Our objective is to detect whether the movie will succeed or not based the reviews on YouTube given by the people who watched the movie. In precise we work on the movie reviews which are written in direct Tamil [தமிழ்] language. We proceeded with algorithm based and lexicon-based methods for calculating the sentiment of the movie reviews. The concept is to create a corpus from the scraped YouTube reviews and translating them into English. Then to do sentiment scoring by various approaches to do sentiment classification. Finally, to predict the success of the movie.
Five heuristic approaches have been applied to score the sentiment values. i.e) word frequency, afinn, textblob, vader sentiment and manual scoring. Among those five approaches manual scoring performs well with 63.125% accuracy whereas textblob has poor performance with lowest score of 56.456%. We presented a proposal for classifying the Tamil movie reviews using supervised algorithms, namely SVM, Random Forest, Logistic regression and Multinomial Naive Bayes. Features are extracted and are given to the system for better classification and to improve the accuracy of the system. The accuracy of different classifiers with word feature are represented in the table. The Random Forest [RF] classifies better than other classifiers with more accuracy.

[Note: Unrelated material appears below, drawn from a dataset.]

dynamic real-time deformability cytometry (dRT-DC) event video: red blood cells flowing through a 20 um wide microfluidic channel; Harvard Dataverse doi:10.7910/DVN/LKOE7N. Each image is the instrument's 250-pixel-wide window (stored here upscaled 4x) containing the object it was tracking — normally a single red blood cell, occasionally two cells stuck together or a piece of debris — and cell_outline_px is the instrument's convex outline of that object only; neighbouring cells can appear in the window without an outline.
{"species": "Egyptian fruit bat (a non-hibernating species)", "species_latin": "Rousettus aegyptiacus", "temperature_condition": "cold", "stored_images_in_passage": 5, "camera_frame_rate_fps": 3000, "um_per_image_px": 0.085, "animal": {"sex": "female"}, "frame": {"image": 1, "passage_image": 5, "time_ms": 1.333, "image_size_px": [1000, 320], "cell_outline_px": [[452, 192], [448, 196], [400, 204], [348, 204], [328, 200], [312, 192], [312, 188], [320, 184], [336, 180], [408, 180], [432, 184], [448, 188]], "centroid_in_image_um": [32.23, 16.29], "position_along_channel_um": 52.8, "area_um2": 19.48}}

Test a model for particular movie Reviews @ Sarpatta Parambarai movie
For future work, fine grained tagging can be done where, these reviews can be fine grained into very positive, positive, very negative, negative and neutral. Unsupervised way of implementing data can also be done as forthcoming work. More than trigram approach can be used to improve the positive and negative word corpus. Tokenized words may further stem or lemmatized to get precise corpus.